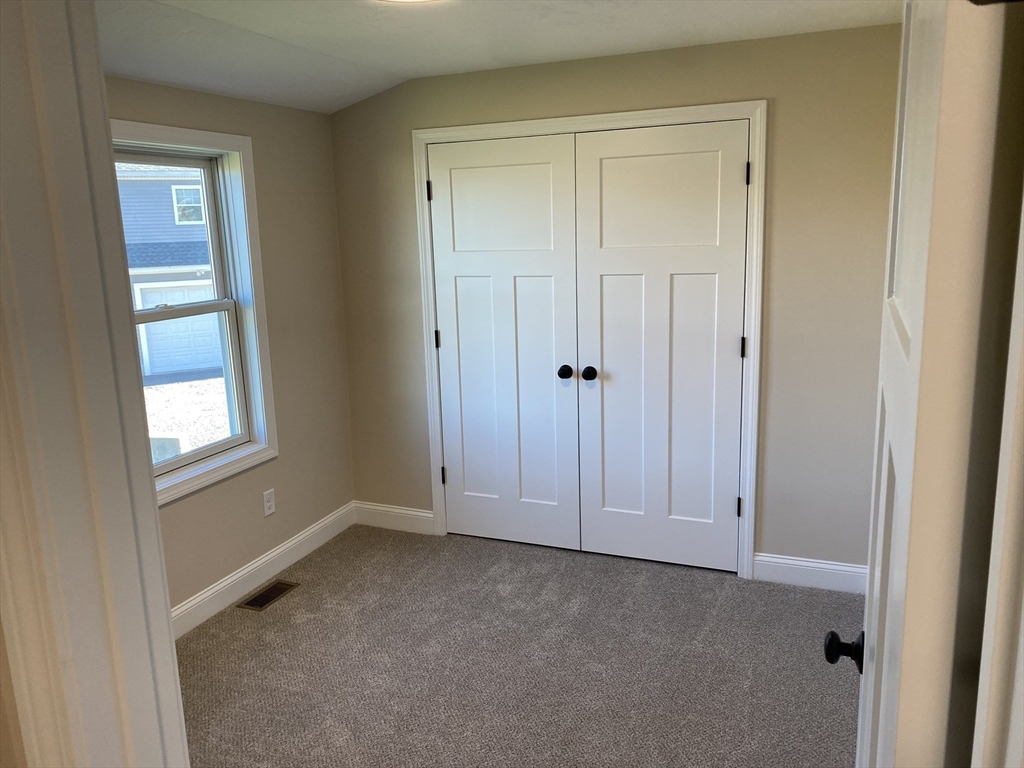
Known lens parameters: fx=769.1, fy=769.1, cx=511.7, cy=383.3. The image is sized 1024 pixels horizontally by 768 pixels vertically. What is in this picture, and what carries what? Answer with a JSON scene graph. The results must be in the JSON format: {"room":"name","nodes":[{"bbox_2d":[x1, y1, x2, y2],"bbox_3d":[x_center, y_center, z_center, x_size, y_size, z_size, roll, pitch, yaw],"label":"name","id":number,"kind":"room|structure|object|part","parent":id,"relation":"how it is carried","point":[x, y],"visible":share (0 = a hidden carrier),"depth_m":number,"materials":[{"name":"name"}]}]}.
{"room":"bedroom","nodes":[
{"label":"bedroom","id":0,"kind":"room"},
{"bbox_2d":[0,0,185,767],"bbox_3d":[-0.144,0.400,0.787,1.007,2.160,0.168,3,12,22],"label":"door frame","id":1,"kind":"structure","parent":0,"point":[166,620],"depth_m":0.88,"materials":[{"name":"white paint"}]},
{"bbox_2d":[107,75,353,622],"bbox_3d":[-1.525,-0.123,2.957,0.152,2.453,2.964,3,12,22],"label":"left wall","id":2,"kind":"structure","parent":0,"point":[280,465],"depth_m":3.74,"materials":[{"name":"beige paint"}]},
{"bbox_2d":[111,120,277,505],"bbox_3d":[-1.414,-0.267,3.116,0.144,1.502,1.046,3,12,22],"label":"window","id":3,"kind":"structure","parent":2,"relation":"in","point":[230,138],"depth_m":3.46,"materials":[{"name":"white paint"}]},
{"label":"sash","id":4,"kind":"part","parent":3,"relation":"part of","materials":[{"name":"white plastic"}]},
{"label":"sash","id":5,"kind":"part","parent":3,"relation":"part of","materials":[{"name":"white plastic"}]},
{"bbox_2d":[171,501,355,636],"bbox_3d":[-1.401,0.994,3.224,0.016,0.126,2.729,3,12,22],"label":"baseboard","id":6,"kind":"structure","parent":2,"relation":"attached to","point":[221,586],"depth_m":3.65,"materials":[{"name":"white paint"}]},
{"bbox_2d":[262,488,275,516],"bbox_3d":[-1.175,0.576,3.723,0.008,0.117,0.070,3,12,22],"label":"wall outlet","id":7,"kind":"object","parent":2,"relation":"attached to","point":[268,504],"visible":0.98,"depth_m":3.72,"materials":[{"name":"white plastic"}]},
{"bbox_2d":[94,0,897,113],"bbox_3d":[-0.146,-1.161,1.931,3.685,0.176,3.638,3,12,22],"label":"ceiling","id":8,"kind":"structure","parent":0,"point":[314,26],"depth_m":2.84,"materials":[{"name":"white paint"}]},
{"bbox_2d":[376,0,441,3],"bbox_3d":[-0.303,-1.156,2.205,0.350,0.077,0.347,3,12,22],"label":"ceiling light","id":9,"kind":"object","parent":8,"relation":"attached to","point":[408,1],"visible":0.98,"depth_m":2.33,"materials":[{"name":"white"}]},
{"bbox_2d":[177,521,860,767],"bbox_3d":[-0.051,1.272,2.305,4.025,0.101,4.432,3,12,22],"label":"carpet floor","id":10,"kind":"structure","parent":0,"point":[306,592],"depth_m":2.97,"materials":[{"name":"carpet"}]},
{"bbox_2d":[237,579,299,611],"bbox_3d":[-1.126,0.979,3.572,0.130,0.007,0.284,3,12,22],"label":"floor vent","id":11,"kind":"object","parent":10,"relation":"in","point":[259,599],"visible":0.98,"depth_m":3.56,"materials":[{"name":"metal"}]},
{"bbox_2d":[327,21,902,578],"bbox_3d":[0.461,-0.326,3.691,3.093,2.415,0.131,3,12,22],"label":"back wall","id":12,"kind":"structure","parent":0,"point":[789,188],"depth_m":3.38,"materials":[{"name":"beige paint"}]},
{"bbox_2d":[353,501,434,534],"bbox_3d":[-0.668,0.748,4.306,0.527,0.129,0.015,3,12,22],"label":"baseboard","id":13,"kind":"structure","parent":12,"relation":"attached to","point":[427,515],"depth_m":4.29,"materials":[{"name":"white paint"}]},
{"bbox_2d":[413,102,766,579],"bbox_3d":[0.312,-0.176,3.710,1.667,2.118,0.022,3,12,22],"label":"closet door frame","id":14,"kind":"structure","parent":12,"relation":"attached to","point":[675,110],"depth_m":3.51,"materials":[{"name":"white paint"}]},
{"bbox_2d":[427,134,579,547],"bbox_3d":[-0.046,-0.155,3.846,0.765,2.026,0.099,3,12,22],"label":"left closet door","id":15,"kind":"structure","parent":14,"relation":"in","point":[548,173],"depth_m":3.84,"materials":[{"name":"white paint"}]},
{"bbox_3d":[-0.419,-0.963,3.888,0.026,0.102,0.026,3,12,22],"label":"hinge","id":16,"kind":"part","parent":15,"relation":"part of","materials":[{"name":"black metal"}]},
{"bbox_3d":[-0.392,-0.224,4.055,0.027,0.102,0.026,3,12,22],"label":"hinge","id":17,"kind":"part","parent":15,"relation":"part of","materials":[{"name":"black metal"}]},
{"bbox_3d":[-0.375,0.504,4.219,0.027,0.100,0.027,3,12,22],"label":"hinge","id":18,"kind":"part","parent":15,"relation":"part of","materials":[{"name":"black metal"}]},
{"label":"panel","id":19,"kind":"part","parent":15,"relation":"part of","materials":[{"name":"white paint"}]},
{"bbox_3d":[0.258,-0.058,3.784,0.066,0.061,0.074,3,12,22],"label":"knob","id":20,"kind":"part","parent":15,"relation":"part of","materials":[{"name":"black metal"}]},
{"bbox_2d":[574,121,749,573],"bbox_3d":[0.671,-0.115,3.540,0.757,2.028,0.103,3,12,22],"label":"right closet door","id":21,"kind":"structure","parent":14,"relation":"in","point":[609,171],"depth_m":3.54,"materials":[{"name":"white paint"}]},
{"bbox_3d":[0.369,-0.046,3.702,0.067,0.060,0.074,3,12,22],"label":"knob","id":22,"kind":"part","parent":21,"relation":"part of","materials":[{"name":"black metal"}]},
{"bbox_3d":[1.062,0.581,3.622,0.025,0.098,0.026,3,12,22],"label":"hinge","id":23,"kind":"part","parent":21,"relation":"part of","materials":[{"name":"black metal"}]},
{"bbox_3d":[1.042,-0.158,3.481,0.021,0.099,0.021,3,12,22],"label":"hinge","id":24,"kind":"part","parent":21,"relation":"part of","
○ ○ ○ ○
_What is being asked_
Output the entries above verbatim, with no picture included.

_Exercise response_
Known lens parameters: fx=769.1, fy=769.1, cx=511.7, cy=383.3. The image is sized 1024 pixels horizontally by 768 pixels vertically. What is in this picture, and what carries what? Answer with a JSON scene graph. The results must be in the JSON format: {"room":"name","nodes":[{"bbox_2d":[x1, y1, x2, y2],"bbox_3d":[x_center, y_center, z_center, x_size, y_size, z_size, roll, pitch, yaw],"label":"name","id":number,"kind":"room|structure|object|part","parent":id,"relation":"how it is carried","point":[x, y],"visible":share (0 = a hidden carrier),"depth_m":number,"materials":[{"name":"name"}]}]}.
{"room":"bedroom","nodes":[
{"label":"bedroom","id":0,"kind":"room"},
{"bbox_2d":[0,0,185,767],"bbox_3d":[-0.144,0.400,0.787,1.007,2.160,0.168,3,12,22],"label":"door frame","id":1,"kind":"structure","parent":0,"point":[166,620],"depth_m":0.88,"materials":[{"name":"white paint"}]},
{"bbox_2d":[107,75,353,622],"bbox_3d":[-1.525,-0.123,2.957,0.152,2.453,2.964,3,12,22],"label":"left wall","id":2,"kind":"structure","parent":0,"point":[280,465],"depth_m":3.74,"materials":[{"name":"beige paint"}]},
{"bbox_2d":[111,120,277,505],"bbox_3d":[-1.414,-0.267,3.116,0.144,1.502,1.046,3,12,22],"label":"window","id":3,"kind":"structure","parent":2,"relation":"in","point":[230,138],"depth_m":3.46,"materials":[{"name":"white paint"}]},
{"label":"sash","id":4,"kind":"part","parent":3,"relation":"part of","materials":[{"name":"white plastic"}]},
{"label":"sash","id":5,"kind":"part","parent":3,"relation":"part of","materials":[{"name":"white plastic"}]},
{"bbox_2d":[171,501,355,636],"bbox_3d":[-1.401,0.994,3.224,0.016,0.126,2.729,3,12,22],"label":"baseboard","id":6,"kind":"structure","parent":2,"relation":"attached to","point":[221,586],"depth_m":3.65,"materials":[{"name":"white paint"}]},
{"bbox_2d":[262,488,275,516],"bbox_3d":[-1.175,0.576,3.723,0.008,0.117,0.070,3,12,22],"label":"wall outlet","id":7,"kind":"object","parent":2,"relation":"attached to","point":[268,504],"visible":0.98,"depth_m":3.72,"materials":[{"name":"white plastic"}]},
{"bbox_2d":[94,0,897,113],"bbox_3d":[-0.146,-1.161,1.931,3.685,0.176,3.638,3,12,22],"label":"ceiling","id":8,"kind":"structure","parent":0,"point":[314,26],"depth_m":2.84,"materials":[{"name":"white paint"}]},
{"bbox_2d":[376,0,441,3],"bbox_3d":[-0.303,-1.156,2.205,0.350,0.077,0.347,3,12,22],"label":"ceiling light","id":9,"kind":"object","parent":8,"relation":"attached to","point":[408,1],"visible":0.98,"depth_m":2.33,"materials":[{"name":"white"}]},
{"bbox_2d":[177,521,860,767],"bbox_3d":[-0.051,1.272,2.305,4.025,0.101,4.432,3,12,22],"label":"carpet floor","id":10,"kind":"structure","parent":0,"point":[306,592],"depth_m":2.97,"materials":[{"name":"carpet"}]},
{"bbox_2d":[237,579,299,611],"bbox_3d":[-1.126,0.979,3.572,0.130,0.007,0.284,3,12,22],"label":"floor vent","id":11,"kind":"object","parent":10,"relation":"in","point":[259,599],"visible":0.98,"depth_m":3.56,"materials":[{"name":"metal"}]},
{"bbox_2d":[327,21,902,578],"bbox_3d":[0.461,-0.326,3.691,3.093,2.415,0.131,3,12,22],"label":"back wall","id":12,"kind":"structure","parent":0,"point":[789,188],"depth_m":3.38,"materials":[{"name":"beige paint"}]},
{"bbox_2d":[353,501,434,534],"bbox_3d":[-0.668,0.748,4.306,0.527,0.129,0.015,3,12,22],"label":"baseboard","id":13,"kind":"structure","parent":12,"relation":"attached to","point":[427,515],"depth_m":4.29,"materials":[{"name":"white paint"}]},
{"bbox_2d":[413,102,766,579],"bbox_3d":[0.312,-0.176,3.710,1.667,2.118,0.022,3,12,22],"label":"closet door frame","id":14,"kind":"structure","parent":12,"relation":"attached to","point":[675,110],"depth_m":3.51,"materials":[{"name":"white paint"}]},
{"bbox_2d":[427,134,579,547],"bbox_3d":[-0.046,-0.155,3.846,0.765,2.026,0.099,3,12,22],"label":"left closet door","id":15,"kind":"structure","parent":14,"relation":"in","point":[548,173],"depth_m":3.84,"materials":[{"name":"white paint"}]},
{"bbox_3d":[-0.419,-0.963,3.888,0.026,0.102,0.026,3,12,22],"label":"hinge","id":16,"kind":"part","parent":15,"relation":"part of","materials":[{"name":"black metal"}]},
{"bbox_3d":[-0.392,-0.224,4.055,0.027,0.102,0.026,3,12,22],"label":"hinge","id":17,"kind":"part","parent":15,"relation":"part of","materials":[{"name":"black metal"}]},
{"bbox_3d":[-0.375,0.504,4.219,0.027,0.100,0.027,3,12,22],"label":"hinge","id":18,"kind":"part","parent":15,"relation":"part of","materials":[{"name":"black metal"}]},
{"label":"panel","id":19,"kind":"part","parent":15,"relation":"part of","materials":[{"name":"white paint"}]},
{"bbox_3d":[0.258,-0.058,3.784,0.066,0.061,0.074,3,12,22],"label":"knob","id":20,"kind":"part","parent":15,"relation":"part of","materials":[{"name":"black metal"}]},
{"bbox_2d":[574,121,749,573],"bbox_3d":[0.671,-0.115,3.540,0.757,2.028,0.103,3,12,22],"label":"right closet door","id":21,"kind":"structure","parent":14,"relation":"in","point":[609,171],"depth_m":3.54,"materials":[{"name":"white paint"}]},
{"bbox_3d":[0.369,-0.046,3.702,0.067,0.060,0.074,3,12,22],"label":"knob","id":22,"kind":"part","parent":21,"relation":"part of","materials":[{"name":"black metal"}]},
{"bbox_3d":[1.062,0.581,3.622,0.025,0.098,0.026,3,12,22],"label":"hinge","id":23,"kind":"part","parent":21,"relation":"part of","materials":[{"name":"black metal"}]},
{"bbox_3d":[1.042,-0.158,3.481,0.021,0.099,0.021,3,12,22],"label":"hinge","id":24,"kind":"part","parent":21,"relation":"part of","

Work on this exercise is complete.